Ok, I’ve done some digging around the source code and I think I’m starting to get a better understanding of this. Excuse my mind dump, but maybe it will help someone else too!
So, ‘key-pair’ on its own is confusing, as there are 2 main types (as I understand it) - the client key-pair (used to connect the client to the network) and the application key-pairs (used by your apps).
When you login with a passphrase and password, the location and the client key-pair are derived (through various hashing routines).
The client key-pair is used by the client to connect. I haven’t explored far beyond that, but I can see this client key-pair is being passed to the client when it connects to the network. Said client is also used to retrieve a balance, so they client key-pair presumably must be used here.
The location is used for storing/retrieving application key-pairs. These are stored in a permissions map.
When you create a safe, the client derives the client key-pair and location, then connects using the client key-pair, then prepares the permissions map to store your application key-pairs.

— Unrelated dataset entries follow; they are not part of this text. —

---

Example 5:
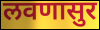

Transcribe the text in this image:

लवणासुर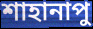
শাহানাপু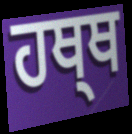
ਹਥ੍ਥ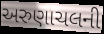
અરુણાચલનીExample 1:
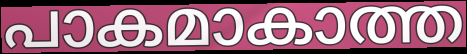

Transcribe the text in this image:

പാകമാകാത്ത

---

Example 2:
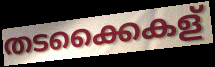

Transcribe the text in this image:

തടക്കൈകള്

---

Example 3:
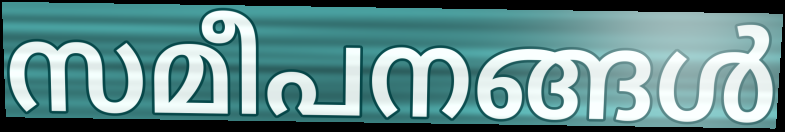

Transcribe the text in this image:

സമീപനങ്ങൾ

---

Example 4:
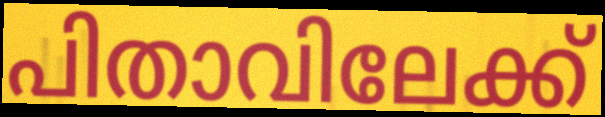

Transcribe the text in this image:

പിതാവിലേക്ക്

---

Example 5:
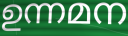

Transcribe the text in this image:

ഉന്നമന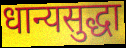
धान्यसुद्धाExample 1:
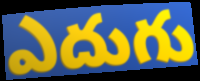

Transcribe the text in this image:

ఎదుగు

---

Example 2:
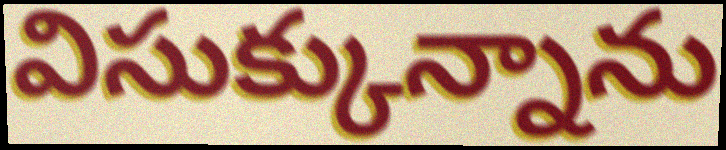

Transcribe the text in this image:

విసుక్కున్నాను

When you unlock a safe, the client derives the client key-pair and location, then connects using the client key-pair, then retrieves the permissions map containing your application key-pairs.
So, my chatter above about storing the key-pair to retrieve the location is full of holes. Of course your client key-pair and can be kept offline as it isn’t stored on the network. Only your application key-pairs are stored on the network. Likewise, the location of the application key-pairs isn’t stored on the network (that bit is obvious!).
Both the client key-pair and the location can either be derived via passphrase/passwords or by any other means. They can be created/generated externally, stored on an external device or whatever is ideal. However, you need a safe to exist at the location in order to store application key-pairs.
I want to explore how the coins relate to the above, but things seem much clearer in my mind after reading through the code a bit. I hope the above may help others who are grappling with the terminology/explanations without a complete understanding of the code!